Ten-year Treasury yields may keep climbing over the next two to three months, after startling markets with their recent surge, according to Sebastien Page, chief investment officer and head of global multi-asset at T. Rowe Price.
“We are positioning for rising rates still,” Page said in an interview Tuesday on the sidelines of Charles Schwab’s Impact 2023 conference in Philadelphia. “I don’t think it’s over,” he said. “We do have a cash buffer.”
The bond market has been rocked this year by a surge in 10-year yields that also has hurt equity valuations. The iShares Core U.S. Aggregate Bond ETF
which tracks an index of U.S. investment-grade bonds, has lost 2.2% this year on a total return basis through Tuesday, while the price of the S&P 500 index
remains up 10.6% over the same period, according to FactSet data.
Page sees a mix of several factors potentially pushing up the yield on the 10-year Treasury note, including economic growth that’s been surprising to the upside, a shortage in labor supply in a still strong jobs market and an uptick in inflation expectations.
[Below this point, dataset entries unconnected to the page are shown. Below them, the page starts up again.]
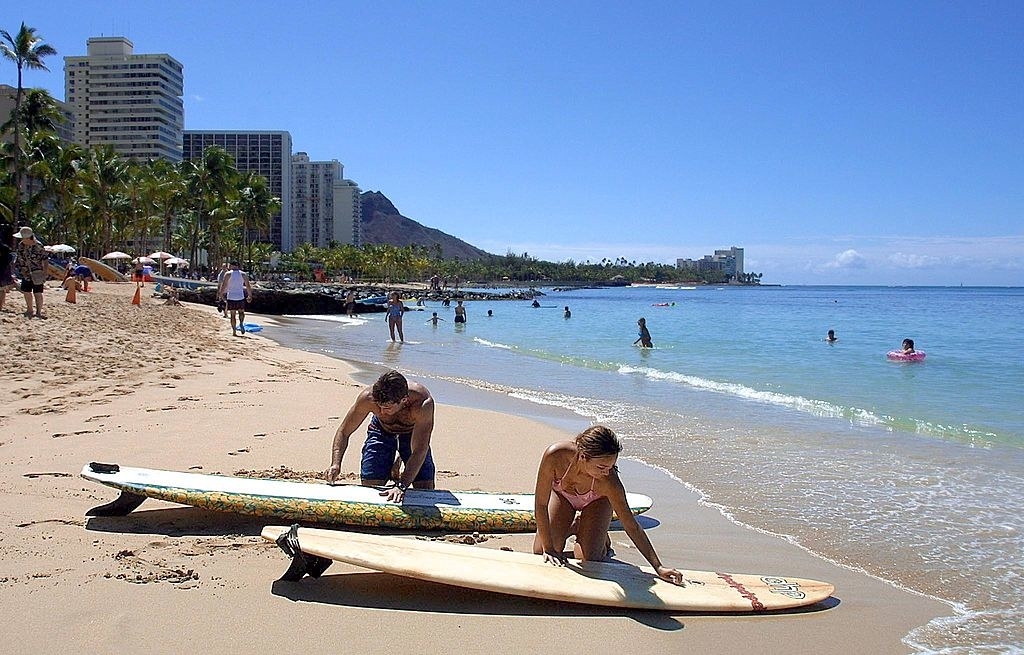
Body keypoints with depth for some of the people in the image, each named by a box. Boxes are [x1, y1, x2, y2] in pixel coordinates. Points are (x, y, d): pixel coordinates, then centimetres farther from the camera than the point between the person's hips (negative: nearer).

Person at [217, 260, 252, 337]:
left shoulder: (228, 274, -2)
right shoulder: (243, 274, 3)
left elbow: (223, 285, -6)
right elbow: (248, 286, 4)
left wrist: (220, 295, 2)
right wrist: (250, 295, 13)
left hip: (231, 297, -1)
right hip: (241, 297, 1)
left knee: (233, 314, 5)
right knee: (241, 312, 19)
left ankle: (234, 332, 3)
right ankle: (241, 323, -9)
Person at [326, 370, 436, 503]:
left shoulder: (423, 403, -42)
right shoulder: (368, 398, -36)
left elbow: (419, 452, -43)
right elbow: (343, 432, -21)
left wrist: (401, 486, -53)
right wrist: (336, 464, -36)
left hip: (413, 433, -1)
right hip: (381, 431, 1)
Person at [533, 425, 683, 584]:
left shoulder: (609, 482, -40)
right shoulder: (555, 456, -43)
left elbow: (631, 526, -29)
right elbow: (540, 505, -31)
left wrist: (658, 567, -27)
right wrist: (548, 549, -27)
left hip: (596, 501, -1)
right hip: (562, 495, 1)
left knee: (587, 559, -14)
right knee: (539, 552, -4)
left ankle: (602, 538, 20)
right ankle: (575, 524, 23)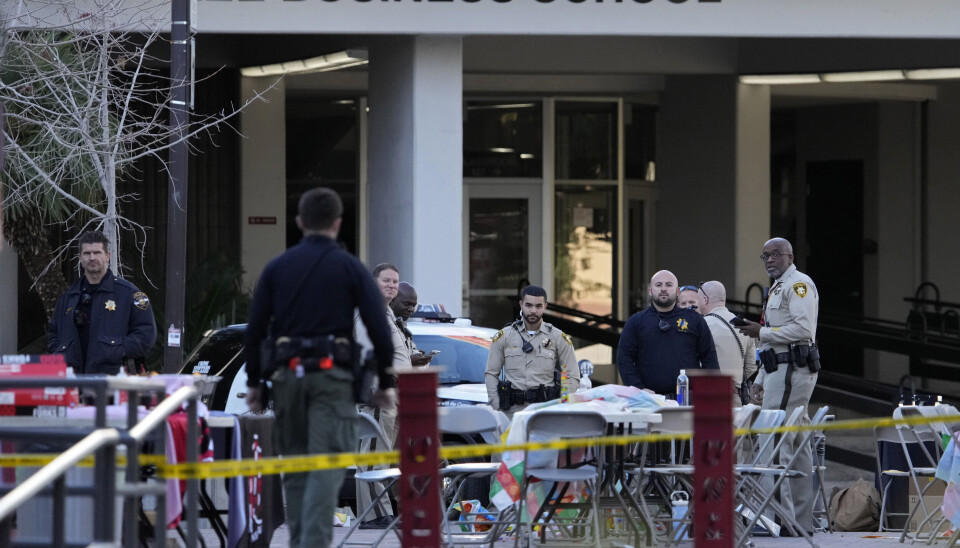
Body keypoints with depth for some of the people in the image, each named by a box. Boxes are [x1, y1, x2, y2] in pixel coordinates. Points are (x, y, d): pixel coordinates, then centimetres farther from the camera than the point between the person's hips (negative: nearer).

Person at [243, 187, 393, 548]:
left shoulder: (277, 267, 8)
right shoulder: (350, 268, 1)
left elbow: (254, 329, 6)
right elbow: (378, 329, -3)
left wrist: (253, 381, 13)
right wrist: (385, 382, 6)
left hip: (286, 374, 3)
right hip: (332, 376, -3)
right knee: (327, 465, -7)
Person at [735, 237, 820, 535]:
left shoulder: (799, 284, -8)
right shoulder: (778, 288, 24)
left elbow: (803, 328, -21)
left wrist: (762, 332, -14)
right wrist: (761, 379, 22)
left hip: (792, 371, -11)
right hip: (782, 371, 11)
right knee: (797, 446, 10)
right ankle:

He also cited factors such as increased issuance of Treasurys that the market will be absorbing to fund the U.S. fiscal deficit and the Federal Reserve’s mantra of higher-for-longer interest rates as it tries to slow the U.S. economy to ease inflation.
In his view, the Fed probably won’t cut interest rates next year and the U.S. may experience a so-called soft landing where the economy slows without causing a recession.
But “I don’t think it’s time to be a hero,” he said, explaining that he’s roughly neutral on stocks.
He said he is not yet willing to go overweight equities due to concern over the lag effect of the Fed’s interest rates hikes, with higher borrowing costs likely to bite consumers and businesses.
Beyond being underweight in duration in the bond market and “long cash,” Page said he’s overweight corporate credit, finding the roughly 9% yields in the junk bond market attractive.
Read: Economy gets off to good start in the fourth quarter, S&P finds, as inflation cools
Meanwhile, the yield on the 10-year Treasury note edged up to 4.840% on Tuesday, after climbing near 5% earlier this month to reach its highest level since July 20, 2007 based on 3 p.m. Eastern Time yields, according to Dow Jones Market Data. The 10-year Treasury yield
was trading up on Wednesday morning at around 4.86%, FactSet data show, at last check.
Cash-like Treasury bills, which have ultra-short-term maturities, have yields of more than 5%. For example, the yield on the one-month Treasury bill
was trading at 5.4% on Wednesday morning, according to FactSet data, at last check.
The U.S. stock market finished higher Tuesday, with the Dow Jones Industrial Average
and Nasdaq Composite
all booking gains. The S&P 500 snapped a five-day losing streak, although the index’s 0.9% slump so far in October left it on track to potentially log a third straight month of losses, FactSet data show.
Investors on Thursday will see an estimate from the U.S. government on growth in gross domestic product in the third quarter, with economists anticipating a 4.7% jump. Page said that he expects U.S. GDP in 2023 will rise more than 2%.